The CDC offers tips to prevent insect stings and bites. Among them:
- Wear clean, light-colored clothing that covers as much of the body as possible.
- Bathe daily while avoiding cologne, perfume and perfumed soaps, shampoos and deodorants.
- Maintain clean work areas.
- Remain calm around flying insects, as swatting may prompt them to sting.
- Perform daily skin and clothing checks for ticks, which tend to populate worksites near woods, bushes, high grass or leaf litter.
- Use insect repellent with 20 percent to 50 percent DEET on exposed skin and clothing, reapplying as necessary.
- FallsWhile falls are a workplace danger throughout the year, they increase during the summer months as a result of increased construction activity, more outdoor work, and intense summer storms. Proper footwear and fall protection PPE are good defenses and hazard assessments and regular, site-specific training are paramount. Developing written policies and plans to make safe options readily available, regularly inspecting equipment and repair/replace as needed, and daily safety meetings should be routine.
Focusing on education and involvement, rather than policing will foster accountability.
- Inexperienced workersIn 2013, nearly one-third of the nonfatal occupational injuries or illnesses involving time away from work were suffered by workers with less than one year of service, according to the BLS. Protecting inexperienced workers begins with a risk assessment that goes beyond the identification of hazards and proper guarding of equipment. It should identify the tasks inexperienced workers must NOT do, clearly identifying prohibitions on the use of specific equipment and specified work processes, restricted areas, and activities that can only be done under supervision.
Other steps include: special training and orientation, adequate, consistent supervision, regular reinforcement of safety procedures, encouragement of incident reporting, and the establishment and enforcement of a drug-free workplace. Similar steps should be taken for temporary and summer workers.

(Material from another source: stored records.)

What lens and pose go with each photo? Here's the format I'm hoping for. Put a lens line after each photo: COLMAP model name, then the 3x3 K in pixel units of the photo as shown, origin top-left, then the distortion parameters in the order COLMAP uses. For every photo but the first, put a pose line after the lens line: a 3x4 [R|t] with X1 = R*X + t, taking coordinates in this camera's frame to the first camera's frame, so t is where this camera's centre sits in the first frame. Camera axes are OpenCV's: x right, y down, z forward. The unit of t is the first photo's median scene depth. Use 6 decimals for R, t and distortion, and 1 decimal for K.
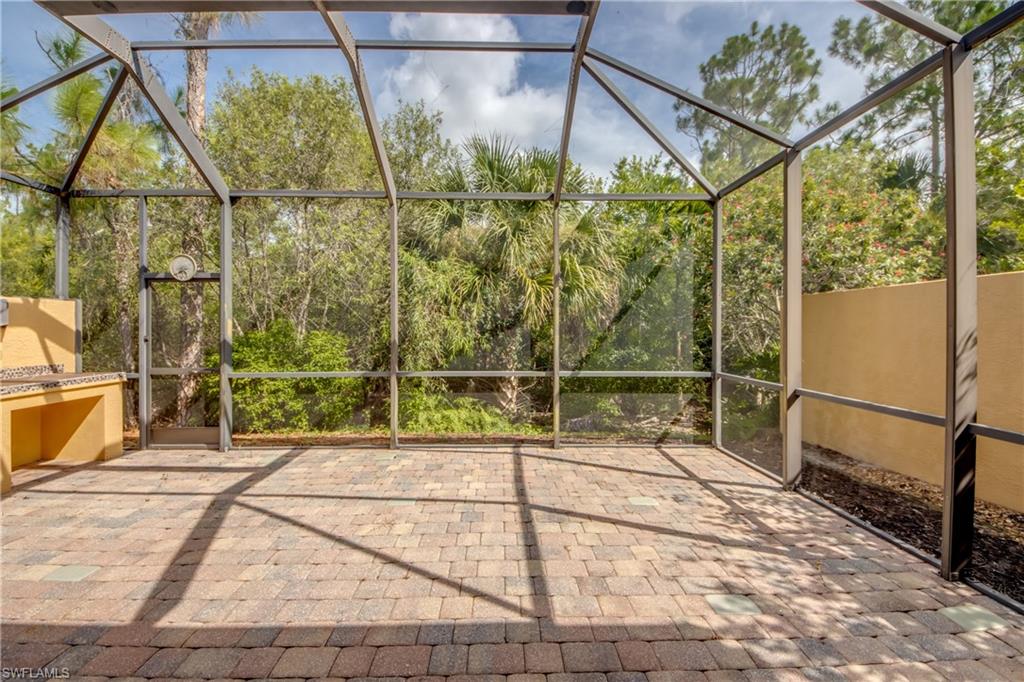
lens RADIAL K [[393.0, 0, 506.5], [0, 393.0, 329.3], [0, 0, 1]] dist [0.033338, -0.024105]
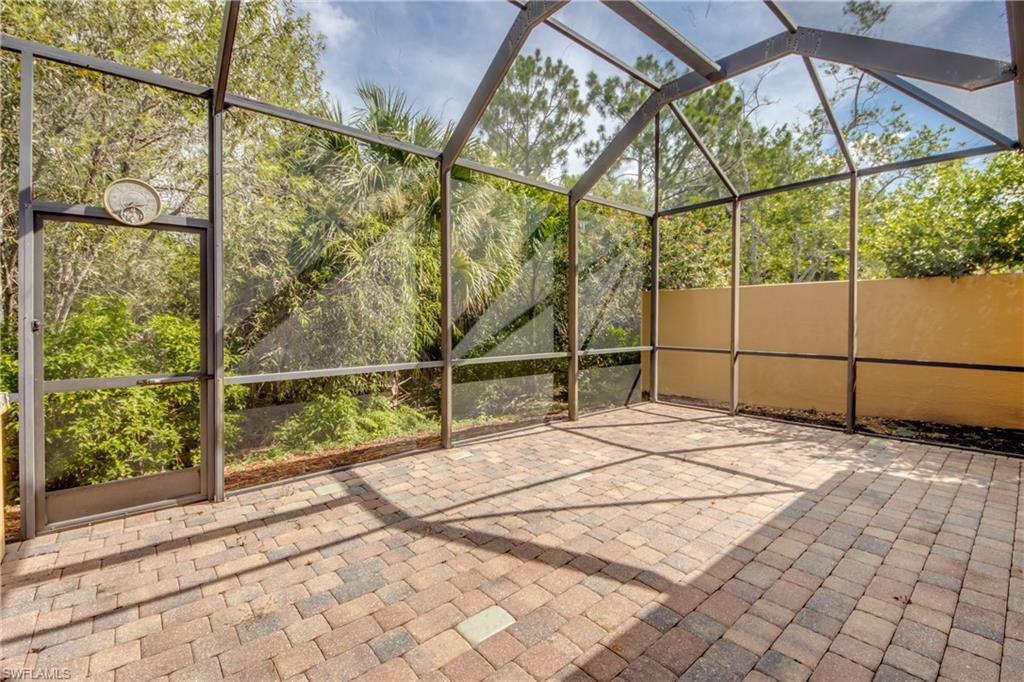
lens RADIAL K [[439.8, 0, 516.4], [0, 439.8, 327.2], [0, 0, 1]] dist [0.031094, -0.024566]
pose [[0.773250, -0.014660, 0.633932, -0.870581], [0.004186, 0.999829, 0.018017, 0.018607], [-0.634088, -0.011278, 0.773179, 0.163868]]
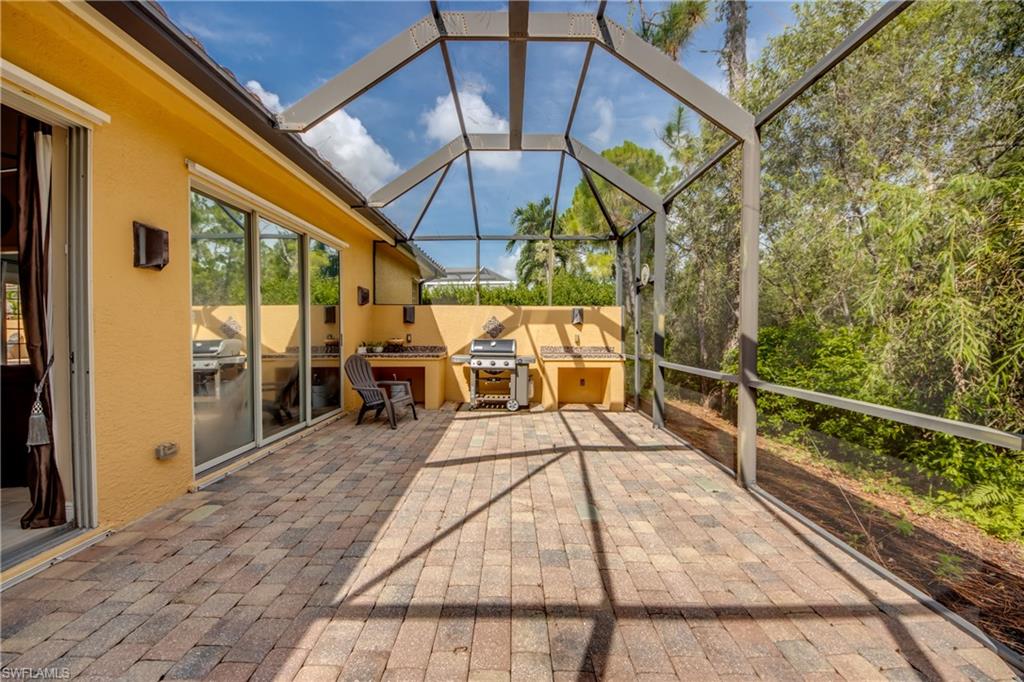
lens RADIAL K [[383.4, 0, 515.5], [0, 383.4, 340.0], [0, 0, 1]] dist [0.035072, -0.024631]
pose [[-0.003327, 0.025652, -0.999665, 0.454112], [-0.009227, 0.999628, 0.025682, 0.025726], [0.999952, 0.009310, -0.003089, 0.650478]]
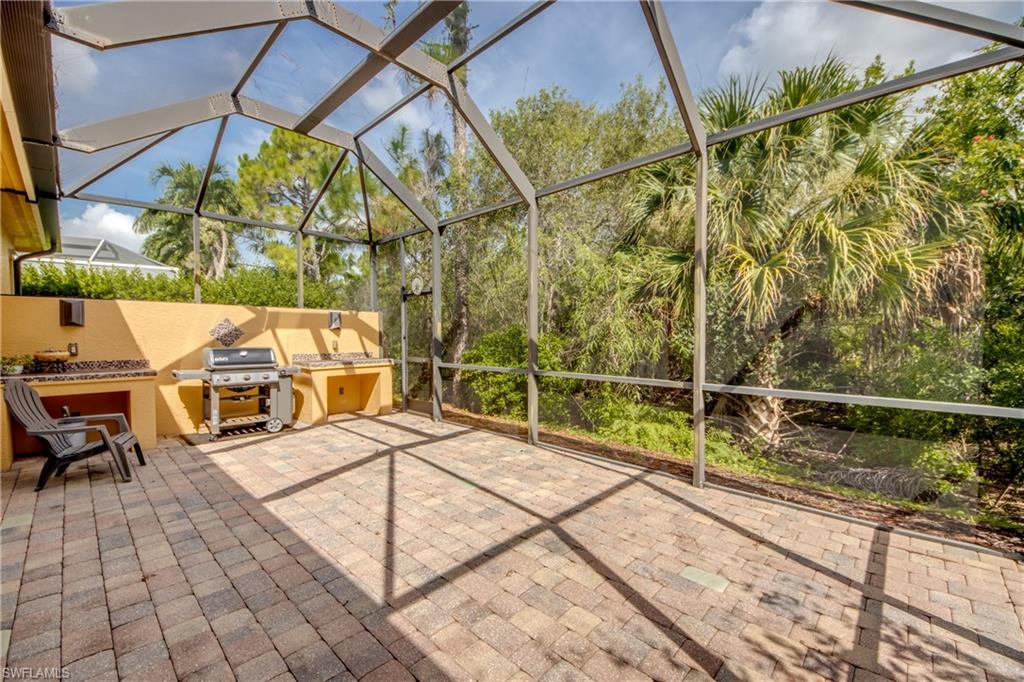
lens RADIAL K [[409.5, 0, 510.2], [0, 409.5, 346.9], [0, 0, 1]] dist [0.041823, -0.032871]
pose [[0.714851, 0.021766, -0.698938, 0.463119], [-0.004113, 0.999629, 0.026924, 0.021513], [0.699265, -0.016372, 0.714675, 0.218654]]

- Employer-sponsored sports and eventsWhile most employers sponsor sports teams or activities and family events to build morale, some unwittingly expose themselves to claims that impact workers’ compensation. Whether or not an injury or accident is compensable in workers’ compensation often comes down to a two-part examination of whether the accident was in the “course and scope” of employment, and whether the injury “arose out of” that work.

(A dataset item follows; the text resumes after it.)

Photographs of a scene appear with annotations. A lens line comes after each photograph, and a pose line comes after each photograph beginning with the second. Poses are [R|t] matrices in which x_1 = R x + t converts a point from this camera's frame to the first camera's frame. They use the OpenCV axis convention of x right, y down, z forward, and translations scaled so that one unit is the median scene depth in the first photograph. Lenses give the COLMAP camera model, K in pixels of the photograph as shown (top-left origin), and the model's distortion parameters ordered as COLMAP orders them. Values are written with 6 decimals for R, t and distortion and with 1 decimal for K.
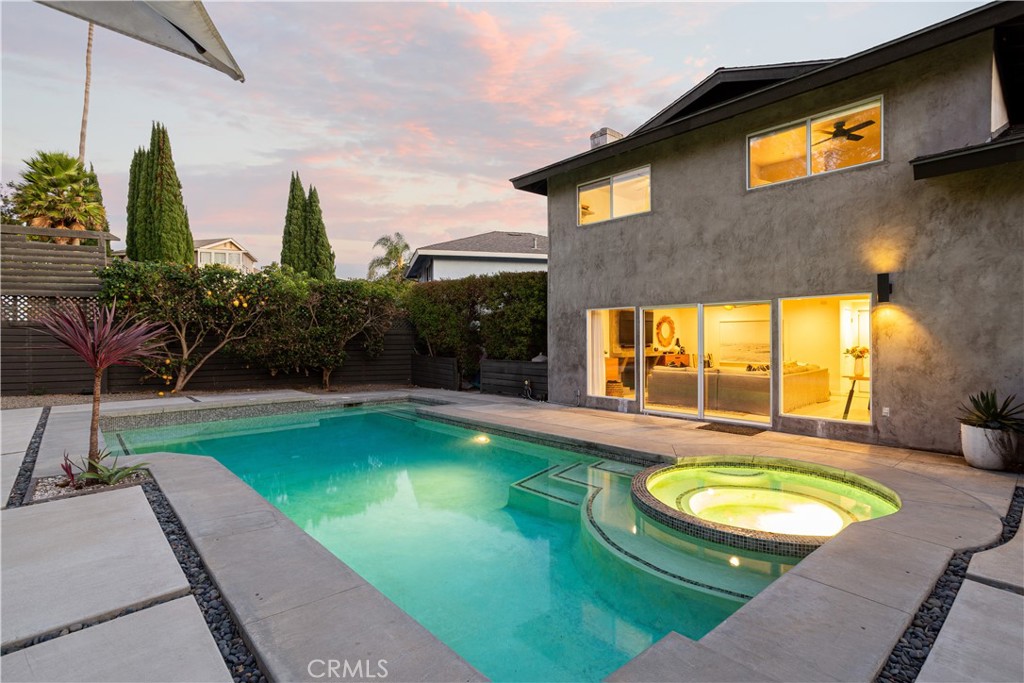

Although no one rule fits all and each case will be decided on its merits, emphasizing that the social or recreational activity is strictly voluntary and no compensation is provided for participation will help reduce exposure. Before planning an event, it’s best to discuss your exposure with your insurance broker.
- Unpaid internsWhen it comes to unpaid interns, knowing the federal and state laws is key. While some observers are predicting that unpaid internships will increase now that the Department of Labor (DOL) has relaxed its intern compensation standards, there are still standards to be met under the “primary beneficiary test”.
Also, some state laws are more stringent than the federal law. Recently, a Boston private equity firm agreed to pay more than half a million dollars in penalties and wages in a settlement with the AG’s Office over the employer’s improper classification of employees as interns and its failure to pay those employees minimum wage and to keep proper employment records.